Перед смертью Родольфо переживал, что, несмотря на все старания привить Маурицио понимание ценности и смысла денег, ему не удалось этого сделать. Хоть он и был лишен делового гения, которым был одарен Альдо, но все же сумел сколотить состояние, в которое входили и земли в Сент-Морице, и скрытые счета в швейцарском банке. Родольфо гордился тем, что всегда только клал деньги на свои счета и никогда ничего с них не снимал, но он не мог поручиться, что сын поведет себя так же. Он видел, что Маурицио способен легким движением руки растратить миллионы, что он одержим внешними признаками успеха, а не сутью дела. Кроме того, Родольфо боялся, что Маурицио погубят жестокие семейные распри.
– Маурицио был славным и чувствительным юношей, – вспоминал Пилоне. – Его отец боялся, что такой характер сделает его уязвимым.
Многие советники Родольфо рассказывали, что в последние месяцы жизни он отзывал их в сторону и просил присмотреть за Маурицио, когда его не станет, и эти просьбы не очень-то возвышали Маурицио в их глазах.

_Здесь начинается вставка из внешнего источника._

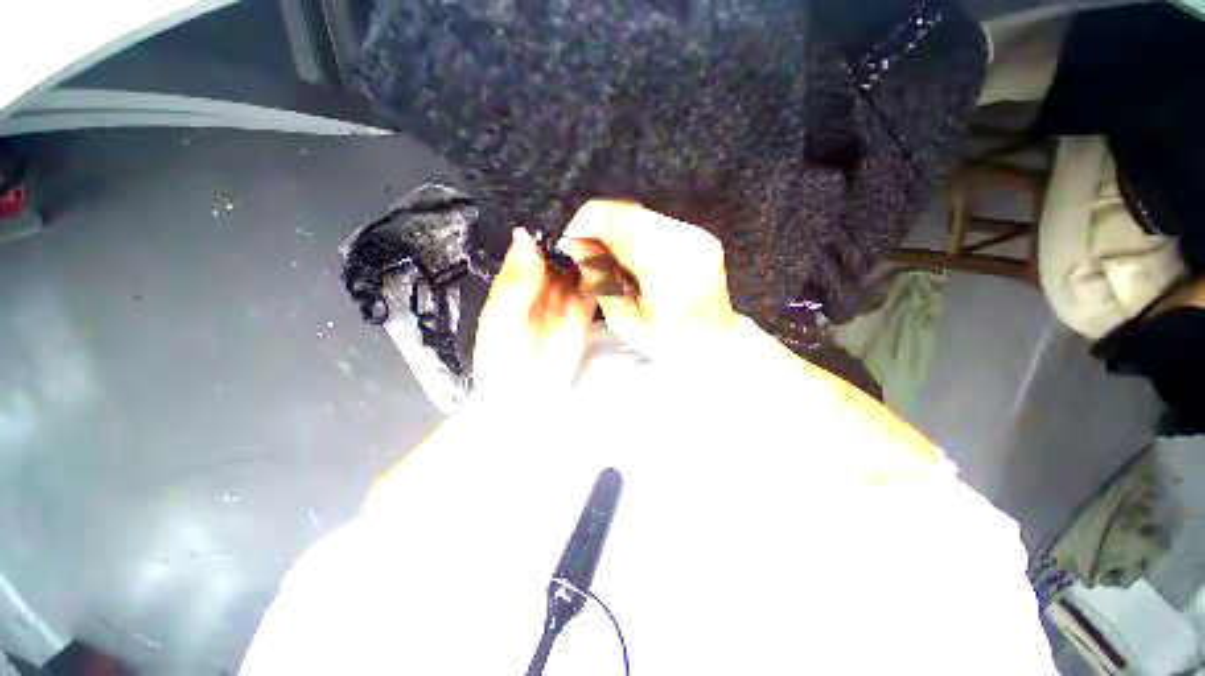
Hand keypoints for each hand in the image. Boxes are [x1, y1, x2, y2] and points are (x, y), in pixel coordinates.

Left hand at [472, 228, 597, 397]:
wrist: (524, 396)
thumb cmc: (503, 361)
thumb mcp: (503, 320)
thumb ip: (517, 281)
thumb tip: (523, 239)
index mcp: (515, 283)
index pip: (530, 250)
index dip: (545, 236)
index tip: (563, 221)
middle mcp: (540, 288)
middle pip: (557, 257)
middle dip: (572, 244)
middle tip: (589, 231)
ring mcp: (562, 300)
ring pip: (576, 271)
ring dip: (588, 259)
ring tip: (601, 246)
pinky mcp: (580, 314)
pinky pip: (591, 291)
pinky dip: (598, 279)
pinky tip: (605, 270)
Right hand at [558, 201, 739, 358]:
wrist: (716, 341)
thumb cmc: (672, 343)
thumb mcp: (626, 322)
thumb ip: (600, 281)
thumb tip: (575, 246)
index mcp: (669, 271)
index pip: (618, 223)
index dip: (585, 225)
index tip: (570, 242)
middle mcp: (687, 243)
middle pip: (627, 212)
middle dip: (597, 227)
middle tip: (585, 253)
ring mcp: (695, 235)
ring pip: (638, 213)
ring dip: (613, 231)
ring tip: (608, 261)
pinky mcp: (696, 233)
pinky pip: (652, 222)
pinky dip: (631, 235)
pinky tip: (630, 259)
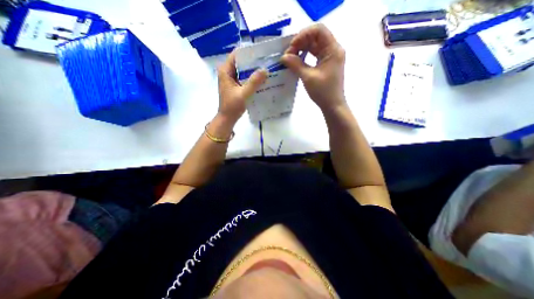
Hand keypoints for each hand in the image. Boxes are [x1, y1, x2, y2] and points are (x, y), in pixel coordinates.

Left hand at [217, 52, 266, 121]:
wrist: (228, 118)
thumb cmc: (232, 106)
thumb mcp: (243, 94)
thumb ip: (253, 82)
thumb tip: (265, 70)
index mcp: (225, 71)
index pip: (237, 55)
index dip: (248, 52)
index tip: (261, 52)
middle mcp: (227, 72)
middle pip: (241, 62)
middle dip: (253, 61)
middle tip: (267, 61)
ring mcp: (232, 79)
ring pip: (244, 70)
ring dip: (253, 70)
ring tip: (266, 68)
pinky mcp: (236, 85)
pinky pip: (245, 78)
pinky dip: (252, 78)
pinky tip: (261, 79)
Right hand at [280, 23, 345, 112]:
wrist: (332, 105)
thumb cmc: (323, 92)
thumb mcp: (308, 77)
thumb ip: (296, 65)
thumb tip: (283, 57)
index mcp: (333, 49)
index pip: (319, 30)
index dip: (303, 34)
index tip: (292, 46)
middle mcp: (333, 49)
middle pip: (316, 37)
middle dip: (301, 42)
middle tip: (288, 54)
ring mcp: (330, 57)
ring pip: (314, 45)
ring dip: (302, 49)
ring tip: (290, 57)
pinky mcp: (326, 64)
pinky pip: (314, 54)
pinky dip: (305, 55)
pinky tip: (297, 61)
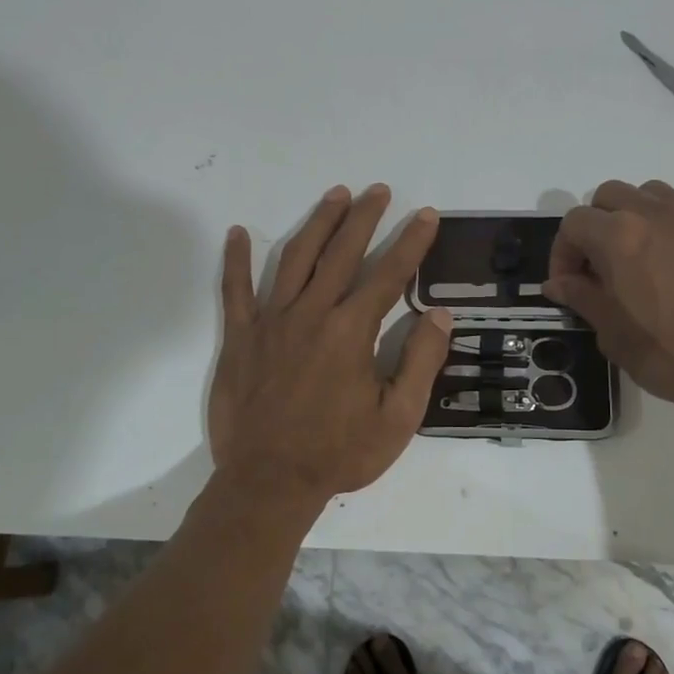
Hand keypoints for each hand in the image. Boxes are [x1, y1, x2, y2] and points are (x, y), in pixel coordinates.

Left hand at [209, 184, 451, 516]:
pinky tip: (238, 233)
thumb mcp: (398, 418)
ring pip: (295, 258)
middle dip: (364, 217)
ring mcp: (271, 322)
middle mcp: (311, 314)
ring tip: (335, 196)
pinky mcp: (240, 338)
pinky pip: (235, 291)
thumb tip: (438, 315)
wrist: (269, 482)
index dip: (410, 243)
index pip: (388, 275)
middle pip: (341, 253)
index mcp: (351, 332)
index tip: (425, 215)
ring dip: (317, 224)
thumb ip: (421, 362)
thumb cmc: (339, 453)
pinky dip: (235, 260)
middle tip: (378, 190)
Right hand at [544, 180, 673, 443]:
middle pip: (611, 195)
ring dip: (638, 217)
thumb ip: (583, 299)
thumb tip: (558, 283)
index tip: (569, 284)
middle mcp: (658, 215)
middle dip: (597, 225)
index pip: (573, 223)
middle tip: (602, 266)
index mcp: (620, 237)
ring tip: (645, 258)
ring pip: (654, 195)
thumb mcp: (616, 337)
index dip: (562, 253)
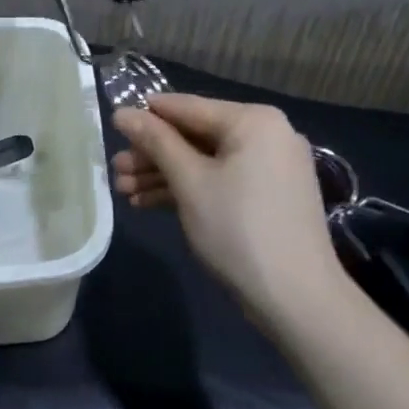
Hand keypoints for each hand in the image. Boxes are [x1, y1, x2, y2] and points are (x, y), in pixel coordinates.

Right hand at [111, 93, 343, 323]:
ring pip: (205, 161)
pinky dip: (188, 189)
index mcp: (253, 121)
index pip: (187, 107)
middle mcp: (265, 135)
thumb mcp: (189, 181)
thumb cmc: (238, 229)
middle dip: (152, 155)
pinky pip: (220, 180)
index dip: (146, 116)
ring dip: (163, 175)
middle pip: (194, 136)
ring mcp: (269, 167)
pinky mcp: (267, 196)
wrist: (298, 301)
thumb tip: (122, 112)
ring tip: (123, 191)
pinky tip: (148, 203)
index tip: (111, 126)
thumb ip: (155, 141)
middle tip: (115, 170)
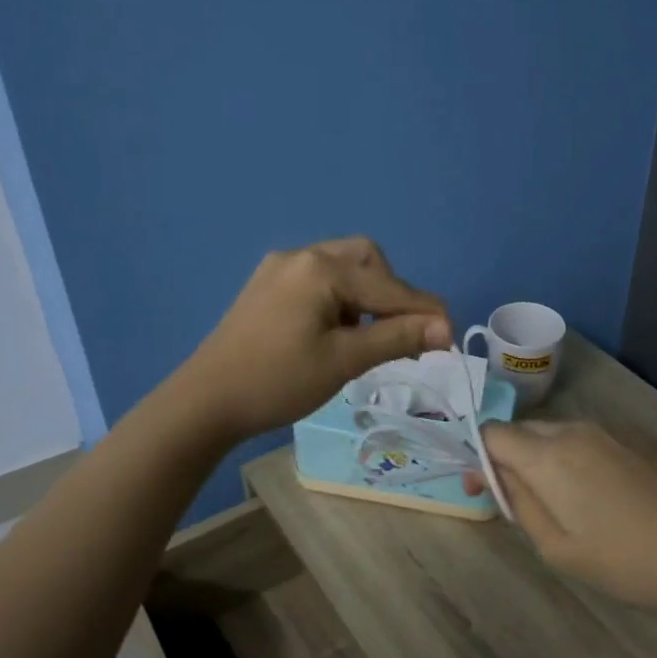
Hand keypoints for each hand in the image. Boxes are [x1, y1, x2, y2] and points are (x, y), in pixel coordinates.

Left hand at [178, 237, 450, 442]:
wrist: (205, 401)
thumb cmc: (277, 381)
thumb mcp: (344, 360)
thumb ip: (397, 337)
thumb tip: (445, 328)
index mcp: (321, 269)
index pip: (390, 287)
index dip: (425, 312)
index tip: (451, 338)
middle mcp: (301, 256)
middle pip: (367, 259)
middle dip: (392, 292)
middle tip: (399, 332)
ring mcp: (279, 268)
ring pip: (342, 268)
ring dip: (366, 295)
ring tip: (366, 337)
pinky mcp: (266, 286)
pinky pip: (318, 280)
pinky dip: (340, 299)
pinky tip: (335, 331)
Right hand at [479, 420, 656, 619]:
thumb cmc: (630, 561)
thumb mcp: (560, 549)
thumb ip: (520, 505)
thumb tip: (496, 476)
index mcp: (549, 455)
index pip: (493, 433)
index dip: (478, 457)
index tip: (480, 489)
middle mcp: (575, 430)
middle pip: (523, 431)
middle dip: (508, 459)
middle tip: (513, 502)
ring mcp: (611, 431)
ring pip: (556, 435)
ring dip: (541, 460)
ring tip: (557, 505)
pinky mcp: (638, 440)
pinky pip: (587, 441)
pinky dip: (573, 460)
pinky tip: (596, 497)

Однажды – Родольфо тогда еще активно участвовал в делах, но уже часто ездил в Верону лечиться от рака – он вызвал на разговор Алана Таттла, коллегу де Соле по «Паттон, Боггс энд Блоу» в Вашингтоне. Таттл был судебным юристом и защищал Родольфо, Альдо и компанию «Гуччи» в суде против Паоло, так что был близко знаком с семьей. Он только что вернулся из отпуска в Венецию, расположенную всего в часе езды от Вероны. Родольфо встретил Таттла в городе и пригласил пообедать вместе холодным дождливым днем. Только возвратившийся из жаркого солнечного Вашингтона, Таттл оказался не готов к такой погоде.
– Родольфо буквально отдал мне плащ, потому что у меня не было своего, – рассказывал он.
Двое пообедали в местном ресторане, а затем направились на долгую прогулку вдоль извилистых венецианских каналов. Родольфо рассказал, как годы назад именно здесь женился на Сандре Равель, и вспомнил, как по берегам каналов выстроились поздравители и забрасывали их гондолу цветами.
– Он знал, что умирает, хотя и не сказал мне об этом, – говорил Таттл. – Он вкратце рассказал мне о Маурицио и о своих беспокойствах на его счет. Он хотел, чтобы мы с Доменико де Соле позаботились о его сыне.
Закончив речь, Родольфо сел в водное такси, изящно взмахнул рукой и исчез.
– Он всю жизнь был актером, – замечал Таттл. – Вся эта сцена была прекрасно поставлена и очень трогательна.
Позже тот же монолог услышал и де Соле.
– Родольфо было страшно, – рассказывал он. – Он понимал, что у Маурицио нет чувства меры.
Поначалу Родольфо не доверял Патриции, но в итоге решил ей открыться. Сама она рассказывала, что Родольфо сказал ей так: «Когда у него появятся деньги и власть, он изменится. Ты поймешь, что твой муж стал другим человеком». Патриция ему тогда не поверила.